The film makes a smart choice to focus on the end of Judy Garland’s short life: her last gasp residency performances in London before she tragically died of a pill overdose. Still, the audience gets some flashbacks of Judy’s life growing up under a very high pressure spotlight. These moments satisfy the desire to see the spunky, doe-eyed Judy of the Wizard of Oz era (played with a delicate touch by actress Darci Shaw). These brief flashbacks don’t serve to show how Judy came to fame (the film assumes the audience knows Judy Garland’s full ouvre and songbook already), but how Judy’s self destruction and addiction was ingrained mostly in the choices adults made for her.
She’s shown being given pills to make her way through long rehearsals, and then more pills to get to sleep. She’s also not allowed to eat hamburgers or cake in scenes where her male counterparts scarf them down. She’s also shown being pressured (and sexually harassed) by the film studio powerhouse Louis B. Meyer. These flashbacks are sprinkled in thoughtfully – they’re also well-performed – but their point hits the audience like a sledgehammer.
The utter lack of subtlety is also on display on the main plot. Judy goes to London, in an attempt to revive her career and get custody of her young children, but the plot drags the same tropes are repeated. The film takes some corny turns as Judy’s only friends in life (theatre assistant Rosalyn and orchestra director Burt) look over her like guardian angels when they’re her paid help. There is also a moment in the film that starts very sweet and then turns sappy: when Judy’s only fans waiting at her stage door are an older gay male couple who obviously adore her, so she joins them in their home for dinner. It’s a nice escape for Judy from the spotlights and it’s a moment for Judy to express her gay rights stance, but then these men get turned from real people into a caricature. The heavy-handedness may be due to the fact that the film is directed by Rupert Goold (who’s known much more for his stage direction than screen), whose attentions and energy shine most brightly on Zellweger and her stage performances as Judy.
The film is littered with just decent supporting performances, like Finn Wittrock, who plays Judy’s fifth and final husband Mickey Deans. Wittrock is handsome and charming, but unfortunately he and Renee have a forced inauthentic chemistry.
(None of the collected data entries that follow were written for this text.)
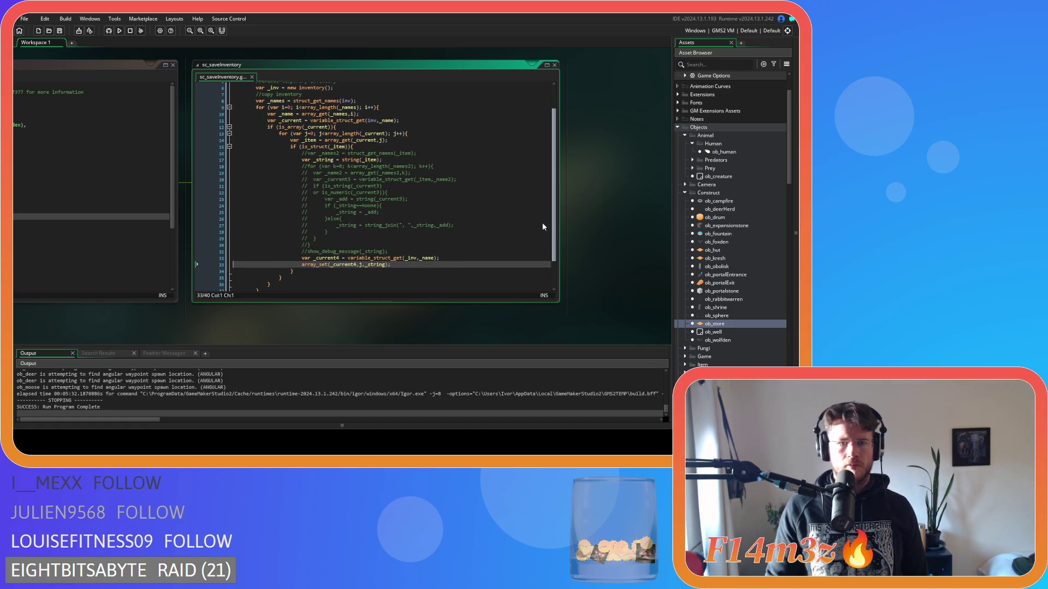
{"action": "scroll", "coordinate": [539, 232], "scroll_direction": "down", "scroll_amount": 2}
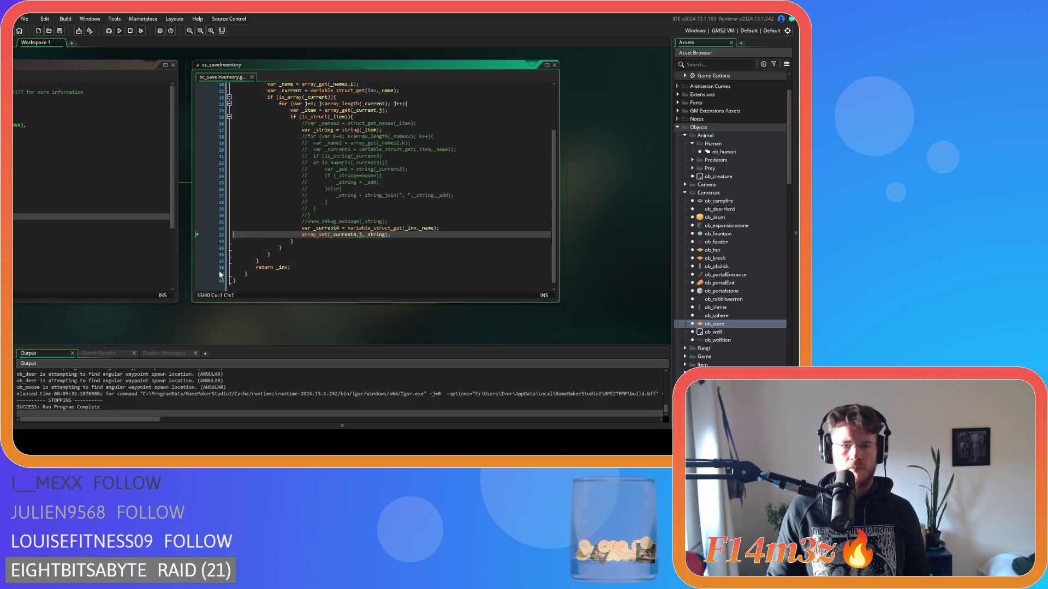
{"action": "left_click", "coordinate": [216, 268]}
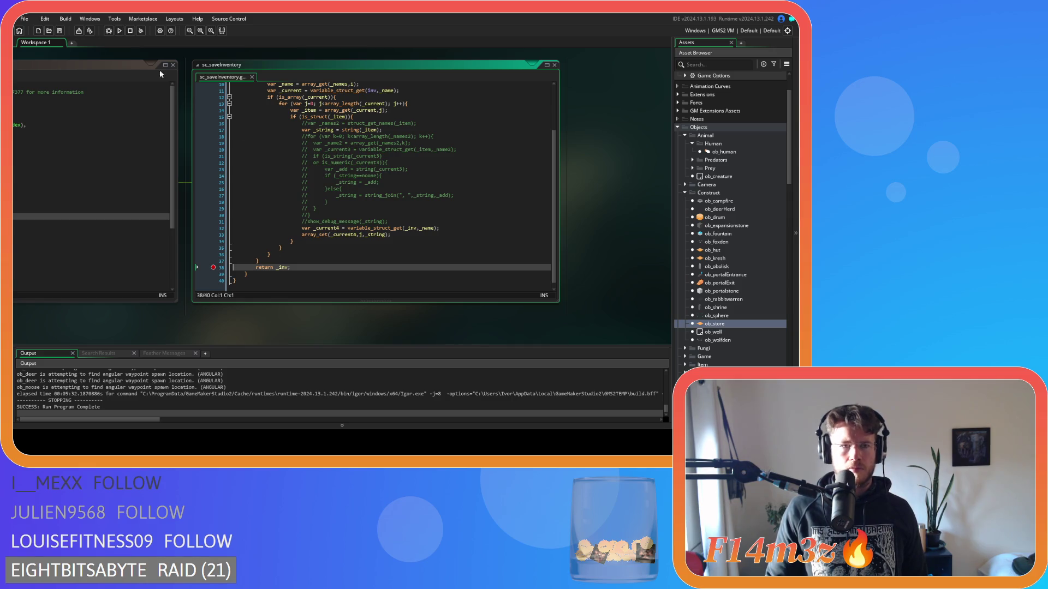
- Rerun the game in debug mode and choose Load Game on the Entheogen title menu
{"action": "left_click", "coordinate": [119, 31]}
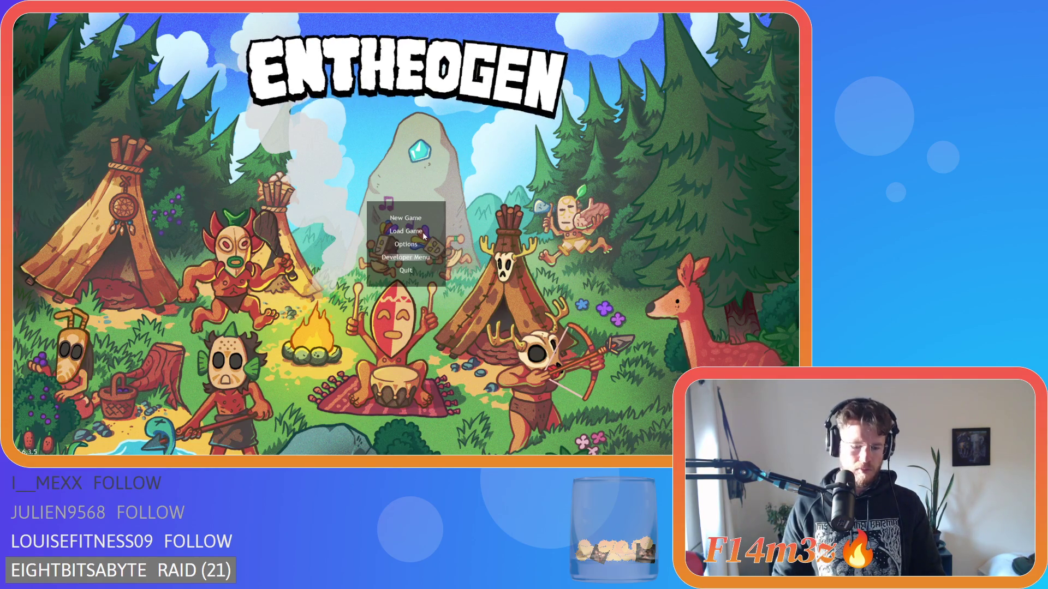
{"action": "left_click", "coordinate": [424, 234]}
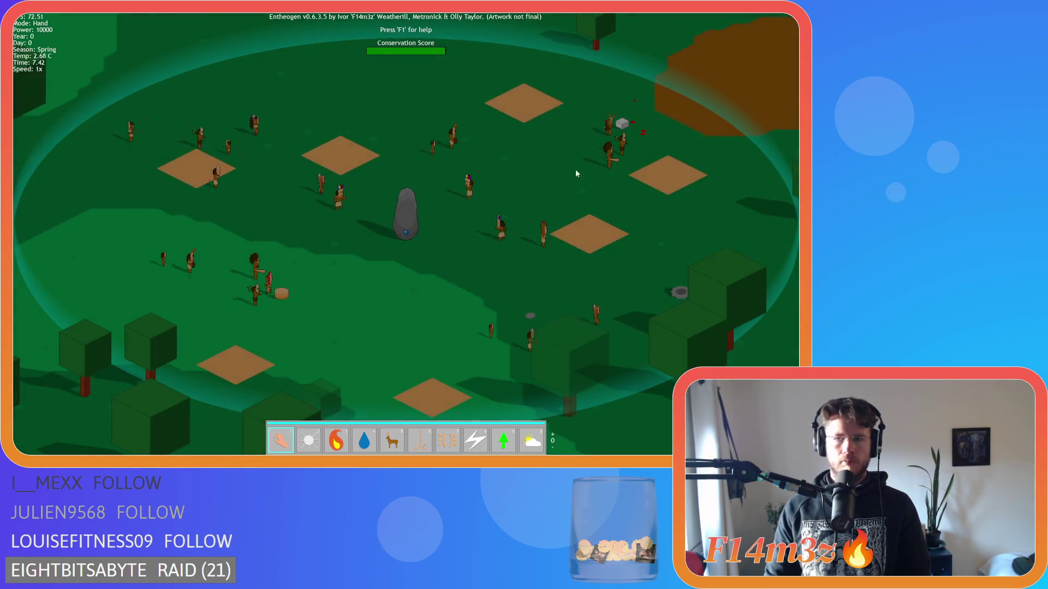
- Quit the running Entheogen build with Escape to return to the GameMaker project
{"action": "scroll", "coordinate": [575, 169], "scroll_direction": "up", "scroll_amount": 5}
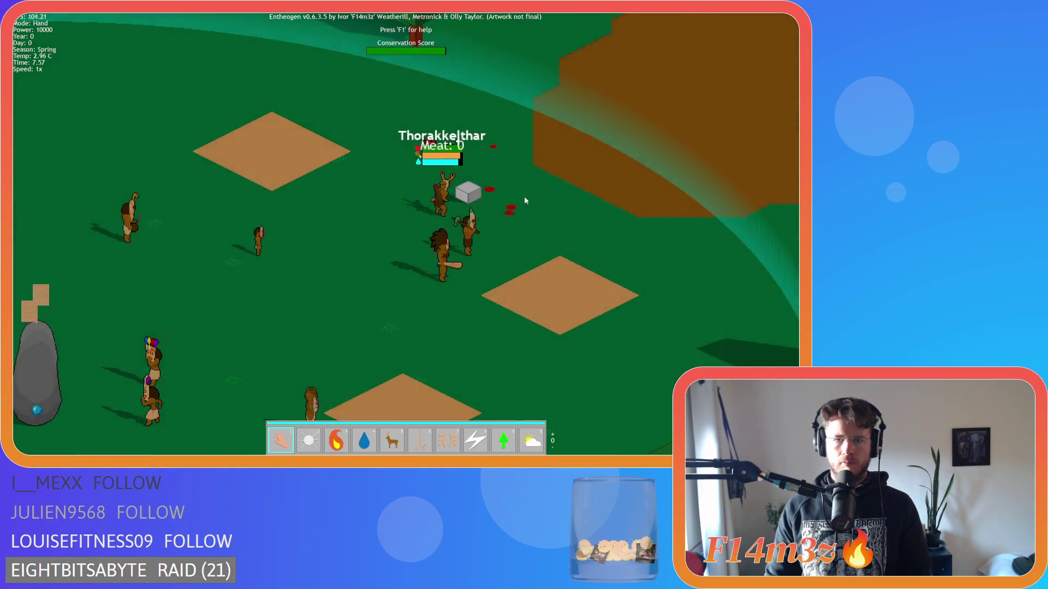
{"action": "scroll", "coordinate": [518, 200], "scroll_direction": "up", "scroll_amount": 3}
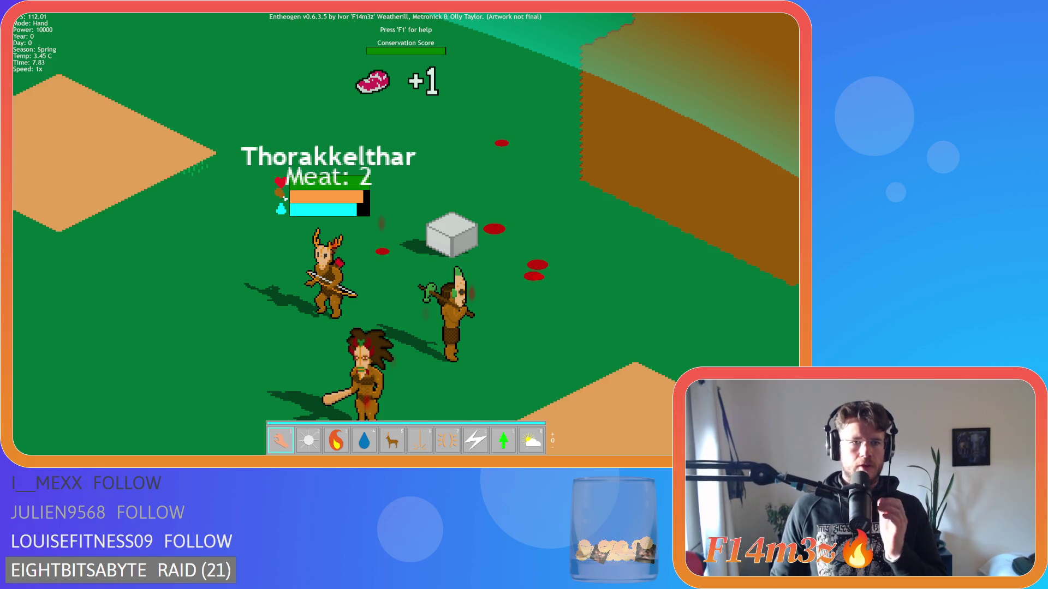
{"action": "key", "text": "Escape"}
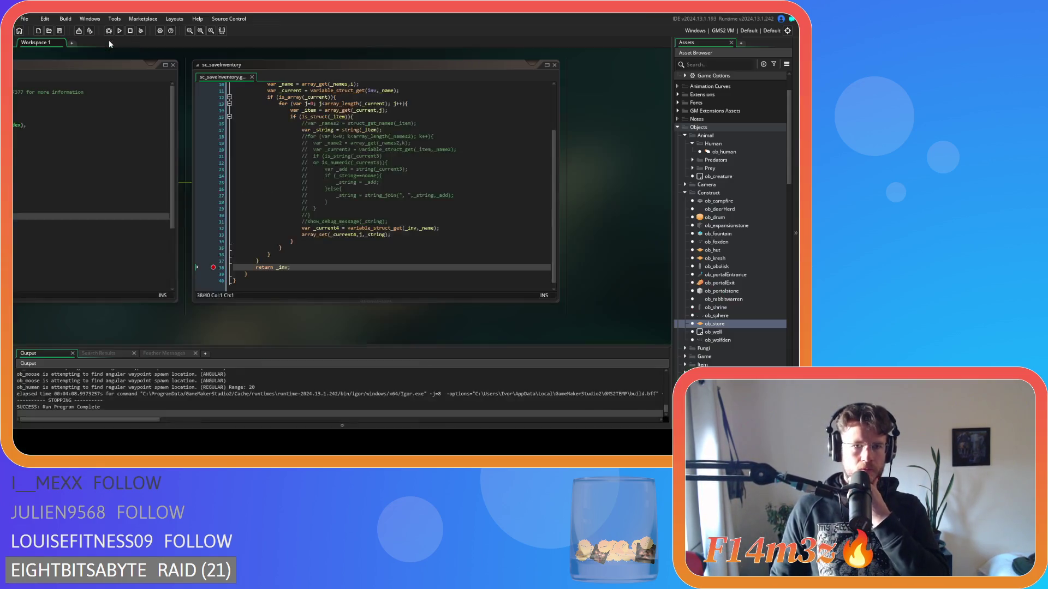
- In sc_saveHuman, select the saveInventory call on line 84
{"action": "scroll", "coordinate": [360, 228], "scroll_direction": "down", "scroll_amount": 4}
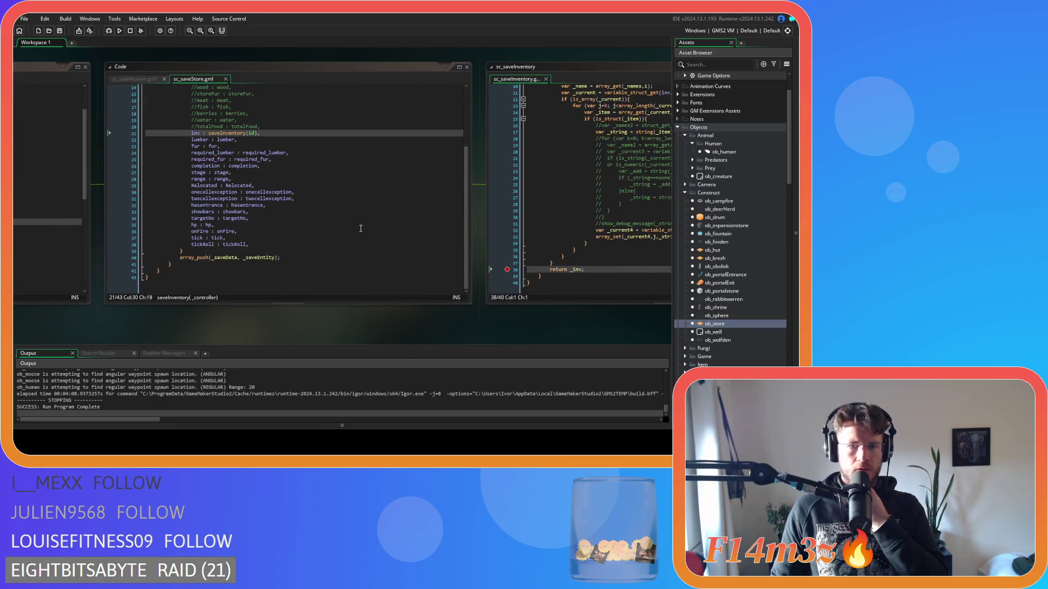
{"action": "scroll", "coordinate": [360, 230], "scroll_direction": "up", "scroll_amount": 4}
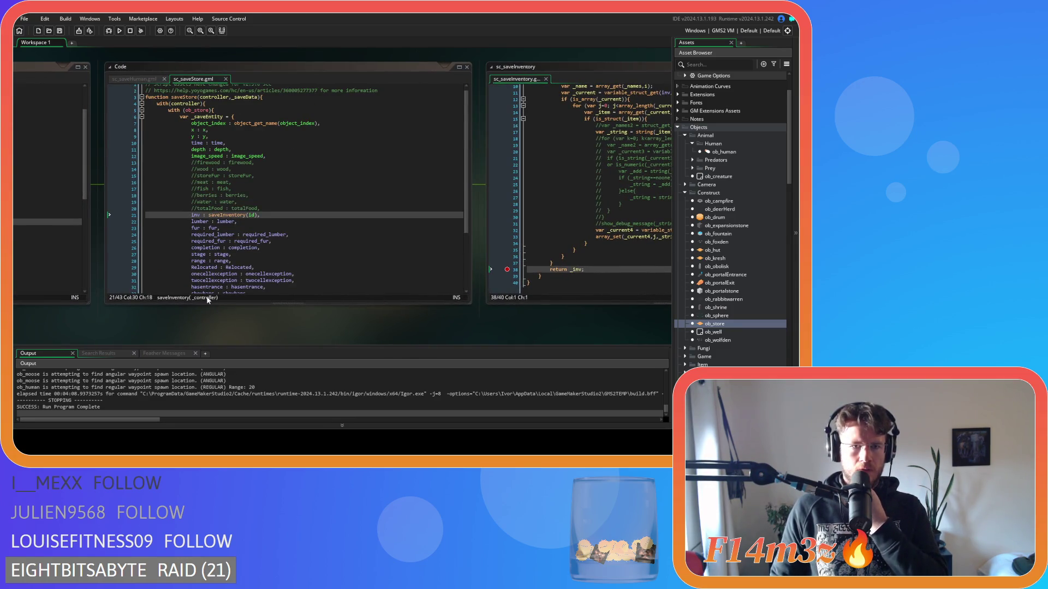
{"action": "left_click", "coordinate": [130, 79]}
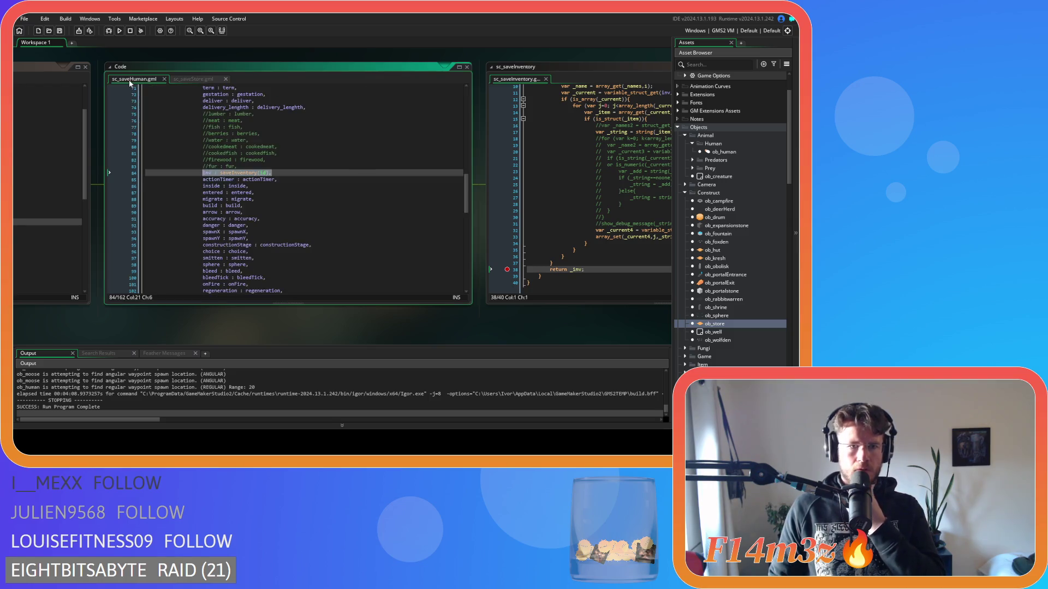
{"action": "scroll", "coordinate": [285, 201], "scroll_direction": "down", "scroll_amount": 10}
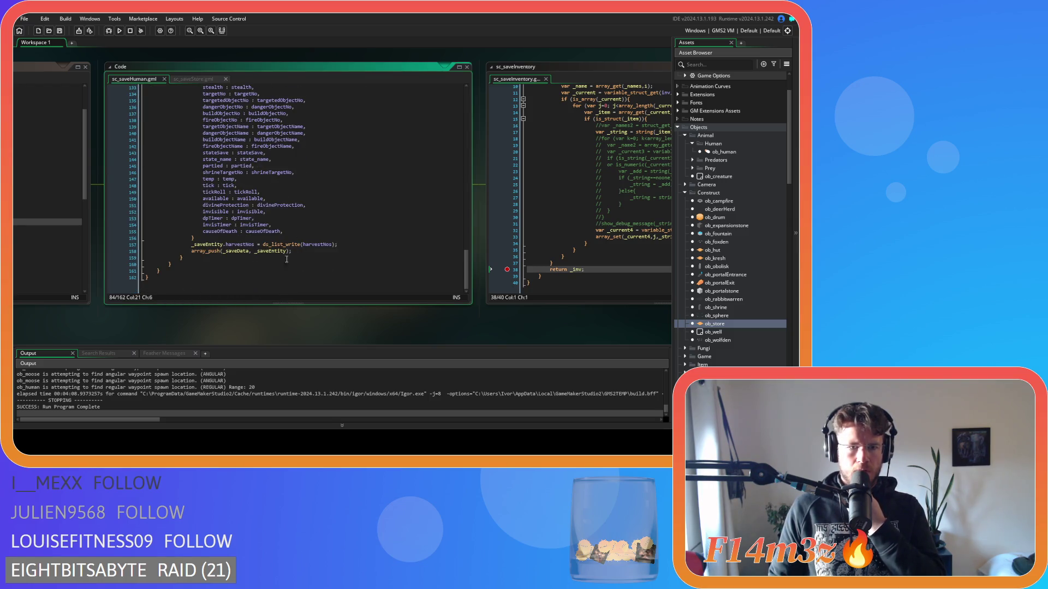
{"action": "scroll", "coordinate": [327, 262], "scroll_direction": "up", "scroll_amount": 15}
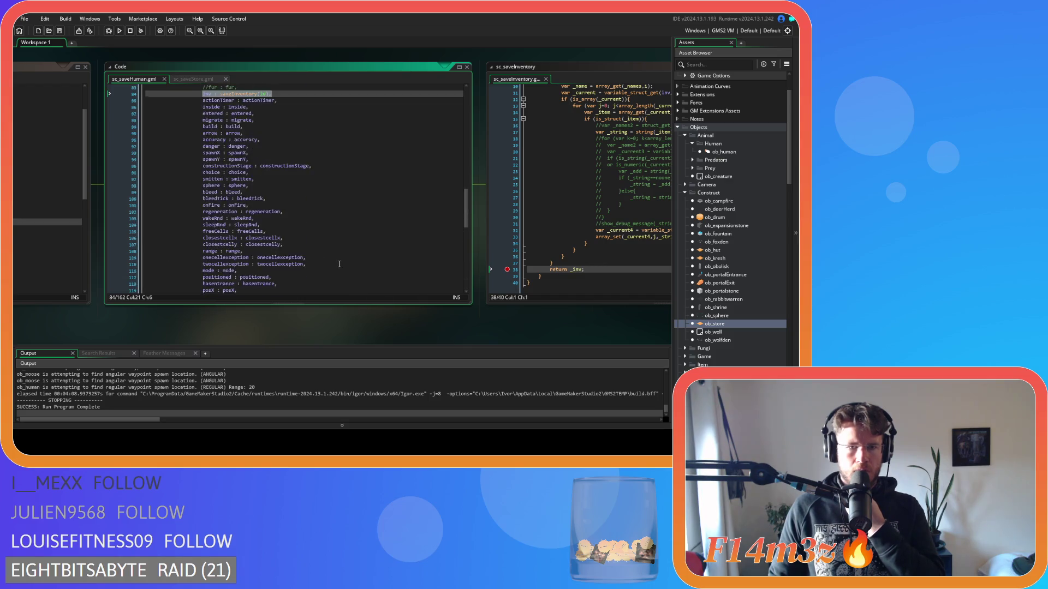
{"action": "scroll", "coordinate": [340, 265], "scroll_direction": "up", "scroll_amount": 20}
Perhaps this is because all of the energy goes to Renee, and at least and she doesn’t disappoint. She plays Judy with a raw desire to be liked, masked by the drive to be the consummate performer. Her mannerisms and facial expressions (which are without prosthetics) feel so authentic alongside the fact that she fully becomes Judy: she sings all the songs herself, no lip syncing, and she’s good. Really good. The stage performances as riveting and don’t come off as mere imitation. All the lead actress awards seem destined for Renee in this performance and they are fully earned. It is truly a performance that hopefully will lead to a Reneeassaince because even with her years out of the limelight, she hasn’t lost her star power.